**Work task A**: In the text, who stands on the sidelines trying to predict what the girls need to hear?
**Work task B**: Reproduce the text verbatim, everything from "When our kids get involved" down to "learning, the hit.".

++++ Text ++++

How To Focus In Instead Of Out

Getting back on track after feeling like a failure is easier to do than you might think. These three words create positive thinking and can change your life.

We spend a lot of time watching volleyball games. “A lot of time watching volleyball games” means “it’s a good thing we really like the kids and parents and coaches” because they’re our people now. As parents, we cheer and sigh and cross our fingers. We fill water bottles and pass granola bars and hug for all the right reasons–triumph, comfort, encouragement. But it’s these girls’ coaches who stand on the sidelines and try to in-the-moment predict exactly what their girls need to hear. It was while I was watching this in-the-moment-ness happen that I heard the three magical words that our coaches found when they dug deep. They’re the three words that led our girls to a win and that I think they just might be the secret to helping anyone win–or get–what they want.

When our kids get involved in a lot of anything, we begin to share them. I’ve been on the other side of this as a teacher, and I can confirm that when you could swear that it seems like your kids’ teachers or coaches care about their success and happiness as much you do, it’s because they really and truly do. Our kids’ other parents see them in different situations and in different ways than we do, and can, indeed, sometimes instinctively know exactly what to say in the heat of things to get the win–the grade, the learning, the hit.

The thing about parenting, is that we do this in-the-moment decision making about a million times a day–when our kids ask us tough questions or make comments or decisions or arguments that we think require a little finessing, a little parenting. And like coaches, we usually can’t pause time to confer with someone else to figure out what best practice would be in that moment. In retrospect, sure. And way before the issue or problem comes up, absolutely. But in the moment, we have to dig deep in the way-back crevices of our hearts to what we believe to be true and then we have to spout it out and cross our fingers that we were right; this was what they needed.

But the thing about watching a lot of volleyball–or a lot of anything where these other parents are–is that you’re privy to what someone else says when they dig deep. And if you’re lucky like me, your kids’ coaches will yell loudly enough for you to hear from the bleachers and you can learn it for yourself, too. Tuck it away in your pocket to pull out as what you know when you need it for parenting, or for yourself.

++++ Entries shown ++++

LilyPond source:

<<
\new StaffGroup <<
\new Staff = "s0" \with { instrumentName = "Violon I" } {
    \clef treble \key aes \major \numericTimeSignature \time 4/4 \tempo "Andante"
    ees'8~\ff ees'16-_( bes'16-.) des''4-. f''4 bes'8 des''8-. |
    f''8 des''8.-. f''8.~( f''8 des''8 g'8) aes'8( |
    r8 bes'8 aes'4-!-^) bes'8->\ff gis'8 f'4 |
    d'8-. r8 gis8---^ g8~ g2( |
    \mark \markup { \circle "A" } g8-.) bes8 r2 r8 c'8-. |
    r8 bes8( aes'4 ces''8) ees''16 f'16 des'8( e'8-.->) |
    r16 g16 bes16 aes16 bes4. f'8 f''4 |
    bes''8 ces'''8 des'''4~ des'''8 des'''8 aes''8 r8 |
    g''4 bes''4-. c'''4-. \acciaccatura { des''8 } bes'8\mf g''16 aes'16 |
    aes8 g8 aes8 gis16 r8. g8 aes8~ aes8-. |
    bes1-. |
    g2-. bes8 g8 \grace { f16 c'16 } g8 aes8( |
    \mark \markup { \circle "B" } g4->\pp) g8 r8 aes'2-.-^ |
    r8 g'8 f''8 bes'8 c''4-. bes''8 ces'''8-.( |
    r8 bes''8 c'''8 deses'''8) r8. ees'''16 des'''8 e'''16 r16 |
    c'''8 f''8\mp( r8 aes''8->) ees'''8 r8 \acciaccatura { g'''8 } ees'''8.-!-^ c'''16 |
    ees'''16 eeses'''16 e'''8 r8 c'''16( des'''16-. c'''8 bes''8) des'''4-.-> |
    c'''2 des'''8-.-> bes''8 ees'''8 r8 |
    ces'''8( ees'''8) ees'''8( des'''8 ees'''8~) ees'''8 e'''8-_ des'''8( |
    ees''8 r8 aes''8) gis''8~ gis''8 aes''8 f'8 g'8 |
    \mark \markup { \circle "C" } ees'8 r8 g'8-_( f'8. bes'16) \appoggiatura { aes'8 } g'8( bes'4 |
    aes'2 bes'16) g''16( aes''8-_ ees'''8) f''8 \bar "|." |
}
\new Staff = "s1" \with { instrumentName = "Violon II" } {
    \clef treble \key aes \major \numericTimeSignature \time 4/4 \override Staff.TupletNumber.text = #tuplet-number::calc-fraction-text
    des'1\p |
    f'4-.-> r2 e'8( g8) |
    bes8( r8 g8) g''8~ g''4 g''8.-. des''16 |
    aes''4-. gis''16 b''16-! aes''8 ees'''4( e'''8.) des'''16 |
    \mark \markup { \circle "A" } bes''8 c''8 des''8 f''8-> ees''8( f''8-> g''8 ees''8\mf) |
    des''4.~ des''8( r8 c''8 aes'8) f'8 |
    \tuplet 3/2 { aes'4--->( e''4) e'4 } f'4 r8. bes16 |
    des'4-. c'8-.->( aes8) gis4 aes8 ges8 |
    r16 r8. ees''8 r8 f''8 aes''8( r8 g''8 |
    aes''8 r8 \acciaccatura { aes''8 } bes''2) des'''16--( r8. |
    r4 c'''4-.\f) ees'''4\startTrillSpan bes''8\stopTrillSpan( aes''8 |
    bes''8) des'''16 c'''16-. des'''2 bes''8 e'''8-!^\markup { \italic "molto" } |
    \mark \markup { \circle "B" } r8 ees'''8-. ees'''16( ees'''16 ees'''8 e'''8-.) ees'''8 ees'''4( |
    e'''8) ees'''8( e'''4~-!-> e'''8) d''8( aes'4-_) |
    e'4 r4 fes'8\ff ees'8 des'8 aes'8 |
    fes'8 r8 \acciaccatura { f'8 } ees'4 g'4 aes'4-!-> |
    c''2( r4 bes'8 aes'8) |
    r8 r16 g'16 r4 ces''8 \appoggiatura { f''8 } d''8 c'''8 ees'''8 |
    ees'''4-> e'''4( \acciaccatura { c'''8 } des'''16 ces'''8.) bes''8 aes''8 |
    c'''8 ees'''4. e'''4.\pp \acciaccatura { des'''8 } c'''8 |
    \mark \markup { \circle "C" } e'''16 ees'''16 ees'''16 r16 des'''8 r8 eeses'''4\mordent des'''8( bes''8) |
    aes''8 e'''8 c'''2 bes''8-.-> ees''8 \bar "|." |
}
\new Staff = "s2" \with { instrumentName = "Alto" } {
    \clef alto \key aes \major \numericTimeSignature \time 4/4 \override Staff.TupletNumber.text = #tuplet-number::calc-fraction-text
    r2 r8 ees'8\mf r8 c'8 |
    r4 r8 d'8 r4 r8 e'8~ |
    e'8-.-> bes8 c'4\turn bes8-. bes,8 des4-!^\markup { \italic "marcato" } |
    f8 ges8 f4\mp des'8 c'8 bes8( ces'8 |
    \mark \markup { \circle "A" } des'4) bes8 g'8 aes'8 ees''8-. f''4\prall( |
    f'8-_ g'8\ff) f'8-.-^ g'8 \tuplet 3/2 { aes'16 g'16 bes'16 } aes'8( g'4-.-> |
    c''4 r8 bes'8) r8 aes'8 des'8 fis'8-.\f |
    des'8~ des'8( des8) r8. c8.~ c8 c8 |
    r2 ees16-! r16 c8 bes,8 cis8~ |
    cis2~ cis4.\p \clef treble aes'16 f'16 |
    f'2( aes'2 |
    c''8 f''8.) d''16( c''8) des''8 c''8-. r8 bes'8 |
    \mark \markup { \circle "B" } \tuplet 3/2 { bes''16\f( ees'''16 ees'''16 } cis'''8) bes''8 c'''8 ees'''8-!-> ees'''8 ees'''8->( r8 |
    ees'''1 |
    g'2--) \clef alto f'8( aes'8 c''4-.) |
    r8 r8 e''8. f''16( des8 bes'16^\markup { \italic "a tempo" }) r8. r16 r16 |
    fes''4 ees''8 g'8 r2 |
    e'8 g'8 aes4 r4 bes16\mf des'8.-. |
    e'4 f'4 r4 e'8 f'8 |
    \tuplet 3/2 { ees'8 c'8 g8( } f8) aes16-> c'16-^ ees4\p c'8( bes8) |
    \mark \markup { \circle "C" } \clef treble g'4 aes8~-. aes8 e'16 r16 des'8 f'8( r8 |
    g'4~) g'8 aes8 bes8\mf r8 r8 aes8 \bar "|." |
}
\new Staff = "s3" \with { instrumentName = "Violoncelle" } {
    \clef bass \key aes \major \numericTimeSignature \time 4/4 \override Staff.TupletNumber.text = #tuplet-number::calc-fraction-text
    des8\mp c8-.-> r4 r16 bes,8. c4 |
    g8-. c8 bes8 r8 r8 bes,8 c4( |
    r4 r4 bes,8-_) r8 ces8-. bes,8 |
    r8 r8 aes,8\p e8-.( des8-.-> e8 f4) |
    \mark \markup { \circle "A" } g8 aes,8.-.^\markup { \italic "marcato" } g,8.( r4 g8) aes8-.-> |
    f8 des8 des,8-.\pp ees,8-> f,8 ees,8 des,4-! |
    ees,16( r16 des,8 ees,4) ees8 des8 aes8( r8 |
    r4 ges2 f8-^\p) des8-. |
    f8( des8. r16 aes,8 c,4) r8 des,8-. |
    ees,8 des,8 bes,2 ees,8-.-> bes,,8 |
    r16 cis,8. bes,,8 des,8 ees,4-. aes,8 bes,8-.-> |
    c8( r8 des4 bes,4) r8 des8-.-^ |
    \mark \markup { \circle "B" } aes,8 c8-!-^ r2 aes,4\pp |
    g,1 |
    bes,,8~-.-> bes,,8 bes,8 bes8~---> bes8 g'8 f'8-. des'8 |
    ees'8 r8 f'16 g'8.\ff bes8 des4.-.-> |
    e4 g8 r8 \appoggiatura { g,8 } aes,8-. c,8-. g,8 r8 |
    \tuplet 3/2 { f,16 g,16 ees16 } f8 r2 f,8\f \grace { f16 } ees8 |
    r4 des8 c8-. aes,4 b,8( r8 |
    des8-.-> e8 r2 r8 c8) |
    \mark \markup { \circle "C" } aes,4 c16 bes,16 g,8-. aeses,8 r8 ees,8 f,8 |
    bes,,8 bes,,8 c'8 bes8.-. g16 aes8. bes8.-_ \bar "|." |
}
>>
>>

++++

**Exercise solution A**: The girls' coaches.

**Exercise solution B**:
When our kids get involved in a lot of anything, we begin to share them. I’ve been on the other side of this as a teacher, and I can confirm that when you could swear that it seems like your kids’ teachers or coaches care about their success and happiness as much you do, it’s because they really and truly do. Our kids’ other parents see them in different situations and in different ways than we do, and can, indeed, sometimes instinctively know exactly what to say in the heat of things to get the win–the grade, the learning, the hit.